**YOUR ASSIGNMENT**
Repeat the lines of the data that follow, please, starting at the first and stopping after the one with "vypěstuje ročně přes".

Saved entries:
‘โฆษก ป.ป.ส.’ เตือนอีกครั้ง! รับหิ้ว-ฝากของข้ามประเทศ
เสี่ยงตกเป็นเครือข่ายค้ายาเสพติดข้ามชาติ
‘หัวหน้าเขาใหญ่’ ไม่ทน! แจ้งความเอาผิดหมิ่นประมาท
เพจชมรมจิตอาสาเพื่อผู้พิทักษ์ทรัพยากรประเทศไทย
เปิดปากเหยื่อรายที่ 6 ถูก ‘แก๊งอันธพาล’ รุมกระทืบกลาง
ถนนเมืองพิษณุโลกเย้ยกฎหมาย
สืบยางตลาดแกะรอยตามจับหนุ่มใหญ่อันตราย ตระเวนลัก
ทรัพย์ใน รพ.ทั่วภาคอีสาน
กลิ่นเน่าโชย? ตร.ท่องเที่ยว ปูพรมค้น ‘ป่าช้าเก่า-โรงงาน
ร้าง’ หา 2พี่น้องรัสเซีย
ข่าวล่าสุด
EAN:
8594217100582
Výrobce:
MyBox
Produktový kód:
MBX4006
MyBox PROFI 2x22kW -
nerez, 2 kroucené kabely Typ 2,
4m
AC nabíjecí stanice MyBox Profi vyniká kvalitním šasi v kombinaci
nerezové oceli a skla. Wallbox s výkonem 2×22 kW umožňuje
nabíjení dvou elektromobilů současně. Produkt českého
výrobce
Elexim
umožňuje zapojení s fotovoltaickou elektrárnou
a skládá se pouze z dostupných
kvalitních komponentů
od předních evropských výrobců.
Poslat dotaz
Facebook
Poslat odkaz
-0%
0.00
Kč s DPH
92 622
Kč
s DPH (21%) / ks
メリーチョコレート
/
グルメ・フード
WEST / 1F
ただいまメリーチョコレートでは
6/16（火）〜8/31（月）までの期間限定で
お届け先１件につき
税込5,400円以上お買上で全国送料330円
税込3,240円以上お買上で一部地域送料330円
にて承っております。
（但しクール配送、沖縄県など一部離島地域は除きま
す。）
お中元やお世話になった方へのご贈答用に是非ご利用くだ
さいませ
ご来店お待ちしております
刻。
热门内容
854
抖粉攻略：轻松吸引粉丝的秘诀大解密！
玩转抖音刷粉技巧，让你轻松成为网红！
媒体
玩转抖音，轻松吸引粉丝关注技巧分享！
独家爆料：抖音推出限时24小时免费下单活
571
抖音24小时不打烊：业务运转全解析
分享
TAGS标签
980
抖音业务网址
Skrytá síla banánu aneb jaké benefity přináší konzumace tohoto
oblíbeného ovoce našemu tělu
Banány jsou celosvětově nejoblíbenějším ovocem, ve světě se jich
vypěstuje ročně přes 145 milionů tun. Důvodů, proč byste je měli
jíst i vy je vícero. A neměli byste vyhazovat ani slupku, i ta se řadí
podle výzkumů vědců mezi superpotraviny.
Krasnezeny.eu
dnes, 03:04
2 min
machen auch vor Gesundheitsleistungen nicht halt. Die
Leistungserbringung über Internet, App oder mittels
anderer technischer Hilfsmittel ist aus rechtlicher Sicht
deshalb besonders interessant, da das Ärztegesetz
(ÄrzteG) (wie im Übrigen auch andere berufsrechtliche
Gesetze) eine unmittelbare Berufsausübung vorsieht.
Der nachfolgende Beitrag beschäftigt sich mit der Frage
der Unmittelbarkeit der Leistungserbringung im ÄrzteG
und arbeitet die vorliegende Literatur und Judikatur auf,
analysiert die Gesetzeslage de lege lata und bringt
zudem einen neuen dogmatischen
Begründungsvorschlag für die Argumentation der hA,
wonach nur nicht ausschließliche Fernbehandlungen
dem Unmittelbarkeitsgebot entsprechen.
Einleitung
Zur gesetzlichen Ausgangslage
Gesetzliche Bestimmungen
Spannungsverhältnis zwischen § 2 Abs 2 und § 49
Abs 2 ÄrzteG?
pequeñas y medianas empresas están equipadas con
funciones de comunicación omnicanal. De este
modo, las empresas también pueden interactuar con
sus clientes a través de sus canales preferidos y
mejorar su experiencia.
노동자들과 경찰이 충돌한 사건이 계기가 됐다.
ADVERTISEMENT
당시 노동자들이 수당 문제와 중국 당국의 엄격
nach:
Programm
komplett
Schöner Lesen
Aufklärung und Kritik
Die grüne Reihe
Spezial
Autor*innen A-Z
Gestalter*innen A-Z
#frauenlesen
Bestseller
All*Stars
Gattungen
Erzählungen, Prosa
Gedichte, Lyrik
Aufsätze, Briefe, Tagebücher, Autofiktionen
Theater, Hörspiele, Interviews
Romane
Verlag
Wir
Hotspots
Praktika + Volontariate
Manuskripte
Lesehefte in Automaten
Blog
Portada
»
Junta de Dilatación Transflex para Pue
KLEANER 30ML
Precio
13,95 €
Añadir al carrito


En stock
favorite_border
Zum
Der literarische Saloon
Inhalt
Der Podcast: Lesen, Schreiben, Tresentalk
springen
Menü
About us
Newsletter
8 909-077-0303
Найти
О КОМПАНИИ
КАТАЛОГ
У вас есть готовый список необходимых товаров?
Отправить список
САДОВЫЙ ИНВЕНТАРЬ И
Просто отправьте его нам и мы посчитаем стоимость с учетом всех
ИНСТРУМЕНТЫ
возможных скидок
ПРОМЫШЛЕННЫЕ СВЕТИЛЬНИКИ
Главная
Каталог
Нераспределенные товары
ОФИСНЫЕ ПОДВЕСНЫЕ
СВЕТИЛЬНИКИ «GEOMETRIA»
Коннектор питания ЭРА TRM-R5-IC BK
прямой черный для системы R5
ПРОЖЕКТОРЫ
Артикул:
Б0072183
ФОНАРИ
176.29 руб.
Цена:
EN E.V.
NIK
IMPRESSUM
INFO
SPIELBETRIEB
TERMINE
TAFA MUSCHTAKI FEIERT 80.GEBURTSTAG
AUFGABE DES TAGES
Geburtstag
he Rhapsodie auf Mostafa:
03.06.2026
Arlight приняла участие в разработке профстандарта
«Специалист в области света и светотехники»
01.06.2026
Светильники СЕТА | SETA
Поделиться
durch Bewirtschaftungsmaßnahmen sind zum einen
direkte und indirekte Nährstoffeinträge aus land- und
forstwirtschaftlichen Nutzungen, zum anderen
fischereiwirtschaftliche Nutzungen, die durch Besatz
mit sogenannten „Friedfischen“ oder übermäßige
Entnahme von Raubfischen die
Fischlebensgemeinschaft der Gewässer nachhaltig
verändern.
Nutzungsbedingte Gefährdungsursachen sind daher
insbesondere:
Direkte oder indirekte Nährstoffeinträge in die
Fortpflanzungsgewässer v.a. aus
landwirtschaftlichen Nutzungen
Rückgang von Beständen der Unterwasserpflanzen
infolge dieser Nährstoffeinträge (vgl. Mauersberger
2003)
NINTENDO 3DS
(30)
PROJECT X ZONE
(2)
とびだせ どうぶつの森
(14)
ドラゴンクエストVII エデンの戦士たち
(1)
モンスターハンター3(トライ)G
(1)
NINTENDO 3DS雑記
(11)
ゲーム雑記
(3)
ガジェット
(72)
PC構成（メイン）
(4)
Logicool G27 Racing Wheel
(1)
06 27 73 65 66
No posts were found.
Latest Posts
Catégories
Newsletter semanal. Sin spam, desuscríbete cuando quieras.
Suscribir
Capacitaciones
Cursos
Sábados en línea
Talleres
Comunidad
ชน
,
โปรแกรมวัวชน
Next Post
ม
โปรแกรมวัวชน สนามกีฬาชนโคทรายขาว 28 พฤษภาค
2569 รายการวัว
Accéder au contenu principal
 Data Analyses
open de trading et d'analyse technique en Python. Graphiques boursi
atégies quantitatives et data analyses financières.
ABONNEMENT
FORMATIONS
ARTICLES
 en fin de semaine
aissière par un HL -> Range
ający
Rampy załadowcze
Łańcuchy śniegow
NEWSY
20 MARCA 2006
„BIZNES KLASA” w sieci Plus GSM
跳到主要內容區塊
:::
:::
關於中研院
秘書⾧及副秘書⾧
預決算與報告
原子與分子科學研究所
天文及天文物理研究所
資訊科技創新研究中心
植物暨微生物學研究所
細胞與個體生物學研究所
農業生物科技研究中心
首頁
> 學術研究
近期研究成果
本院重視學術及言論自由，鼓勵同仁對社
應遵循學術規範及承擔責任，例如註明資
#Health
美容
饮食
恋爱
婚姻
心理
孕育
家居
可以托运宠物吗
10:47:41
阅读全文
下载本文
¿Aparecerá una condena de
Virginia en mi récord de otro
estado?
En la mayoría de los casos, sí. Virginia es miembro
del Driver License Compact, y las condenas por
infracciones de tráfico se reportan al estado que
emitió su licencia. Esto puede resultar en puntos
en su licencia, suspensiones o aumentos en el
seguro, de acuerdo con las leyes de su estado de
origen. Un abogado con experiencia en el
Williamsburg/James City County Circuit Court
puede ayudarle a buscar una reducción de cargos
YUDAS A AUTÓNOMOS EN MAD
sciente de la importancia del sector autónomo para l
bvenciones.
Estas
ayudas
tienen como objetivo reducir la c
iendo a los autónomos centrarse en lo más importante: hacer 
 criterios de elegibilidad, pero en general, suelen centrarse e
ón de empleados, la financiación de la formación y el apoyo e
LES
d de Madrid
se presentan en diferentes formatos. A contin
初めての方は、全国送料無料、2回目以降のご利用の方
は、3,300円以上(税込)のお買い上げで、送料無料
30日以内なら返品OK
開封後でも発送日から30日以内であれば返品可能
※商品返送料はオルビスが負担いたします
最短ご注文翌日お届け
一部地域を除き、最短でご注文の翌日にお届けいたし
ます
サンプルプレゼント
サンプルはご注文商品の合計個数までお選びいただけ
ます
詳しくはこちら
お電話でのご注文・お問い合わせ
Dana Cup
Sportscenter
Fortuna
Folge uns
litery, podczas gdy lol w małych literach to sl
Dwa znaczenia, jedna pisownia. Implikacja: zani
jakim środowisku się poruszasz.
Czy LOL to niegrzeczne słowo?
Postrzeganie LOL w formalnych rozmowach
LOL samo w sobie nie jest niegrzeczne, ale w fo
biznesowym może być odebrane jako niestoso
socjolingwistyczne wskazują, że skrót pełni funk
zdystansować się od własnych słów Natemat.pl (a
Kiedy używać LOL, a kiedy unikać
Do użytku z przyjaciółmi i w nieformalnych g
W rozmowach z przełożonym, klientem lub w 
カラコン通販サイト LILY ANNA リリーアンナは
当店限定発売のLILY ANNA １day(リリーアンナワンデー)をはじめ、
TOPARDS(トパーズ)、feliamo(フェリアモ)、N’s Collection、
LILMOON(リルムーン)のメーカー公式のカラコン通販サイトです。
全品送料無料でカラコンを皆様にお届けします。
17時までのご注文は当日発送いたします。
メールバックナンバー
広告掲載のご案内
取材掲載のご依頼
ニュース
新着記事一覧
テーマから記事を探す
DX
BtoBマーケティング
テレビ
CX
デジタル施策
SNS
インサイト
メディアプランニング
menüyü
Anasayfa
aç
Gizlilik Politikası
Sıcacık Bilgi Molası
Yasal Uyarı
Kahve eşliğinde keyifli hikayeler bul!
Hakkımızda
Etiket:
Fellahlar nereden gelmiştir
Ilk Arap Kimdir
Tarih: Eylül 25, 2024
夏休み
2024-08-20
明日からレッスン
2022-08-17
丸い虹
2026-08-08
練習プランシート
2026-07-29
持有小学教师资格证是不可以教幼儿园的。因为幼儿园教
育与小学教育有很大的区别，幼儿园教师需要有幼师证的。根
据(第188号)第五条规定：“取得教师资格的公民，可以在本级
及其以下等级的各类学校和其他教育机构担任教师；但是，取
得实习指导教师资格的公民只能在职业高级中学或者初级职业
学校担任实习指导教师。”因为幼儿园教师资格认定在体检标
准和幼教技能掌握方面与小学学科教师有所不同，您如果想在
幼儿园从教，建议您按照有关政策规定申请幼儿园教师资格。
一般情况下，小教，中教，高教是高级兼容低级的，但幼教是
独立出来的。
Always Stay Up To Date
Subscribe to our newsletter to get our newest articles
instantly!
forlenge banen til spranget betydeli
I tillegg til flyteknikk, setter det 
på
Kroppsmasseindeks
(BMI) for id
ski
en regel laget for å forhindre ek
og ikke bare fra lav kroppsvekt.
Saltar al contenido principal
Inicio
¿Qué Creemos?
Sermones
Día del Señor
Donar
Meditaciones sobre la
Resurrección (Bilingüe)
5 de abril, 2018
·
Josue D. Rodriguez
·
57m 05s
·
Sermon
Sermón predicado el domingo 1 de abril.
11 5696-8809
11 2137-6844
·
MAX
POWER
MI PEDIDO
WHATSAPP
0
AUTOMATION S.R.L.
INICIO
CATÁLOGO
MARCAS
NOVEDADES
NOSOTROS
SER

**YOUR SOLUTION**
‘โฆษก ป.ป.ส.’ เตือนอีกครั้ง! รับหิ้ว-ฝากของข้ามประเทศ
เสี่ยงตกเป็นเครือข่ายค้ายาเสพติดข้ามชาติ
‘หัวหน้าเขาใหญ่’ ไม่ทน! แจ้งความเอาผิดหมิ่นประมาท
เพจชมรมจิตอาสาเพื่อผู้พิทักษ์ทรัพยากรประเทศไทย
เปิดปากเหยื่อรายที่ 6 ถูก ‘แก๊งอันธพาล’ รุมกระทืบกลาง
ถนนเมืองพิษณุโลกเย้ยกฎหมาย
สืบยางตลาดแกะรอยตามจับหนุ่มใหญ่อันตราย ตระเวนลัก
ทรัพย์ใน รพ.ทั่วภาคอีสาน
กลิ่นเน่าโชย? ตร.ท่องเที่ยว ปูพรมค้น ‘ป่าช้าเก่า-โรงงาน
ร้าง’ หา 2พี่น้องรัสเซีย
ข่าวล่าสุด
EAN:
8594217100582
Výrobce:
MyBox
Produktový kód:
MBX4006
MyBox PROFI 2x22kW -
nerez, 2 kroucené kabely Typ 2,
4m
AC nabíjecí stanice MyBox Profi vyniká kvalitním šasi v kombinaci
nerezové oceli a skla. Wallbox s výkonem 2×22 kW umožňuje
nabíjení dvou elektromobilů současně. Produkt českého
výrobce
Elexim
umožňuje zapojení s fotovoltaickou elektrárnou
a skládá se pouze z dostupných
kvalitních komponentů
od předních evropských výrobců.
Poslat dotaz
Facebook
Poslat odkaz
-0%
0.00
Kč s DPH
92 622
Kč
s DPH (21%) / ks
メリーチョコレート
/
グルメ・フード
WEST / 1F
ただいまメリーチョコレートでは
6/16（火）〜8/31（月）までの期間限定で
お届け先１件につき
税込5,400円以上お買上で全国送料330円
税込3,240円以上お買上で一部地域送料330円
にて承っております。
（但しクール配送、沖縄県など一部離島地域は除きま
す。）
お中元やお世話になった方へのご贈答用に是非ご利用くだ
さいませ
ご来店お待ちしております
刻。
热门内容
854
抖粉攻略：轻松吸引粉丝的秘诀大解密！
玩转抖音刷粉技巧，让你轻松成为网红！
媒体
玩转抖音，轻松吸引粉丝关注技巧分享！
独家爆料：抖音推出限时24小时免费下单活
571
抖音24小时不打烊：业务运转全解析
分享
TAGS标签
980
抖音业务网址
Skrytá síla banánu aneb jaké benefity přináší konzumace tohoto
oblíbeného ovoce našemu tělu
Banány jsou celosvětově nejoblíbenějším ovocem, ve světě se jich
vypěstuje ročně přes 145 milionů tun. Důvodů, proč byste je měli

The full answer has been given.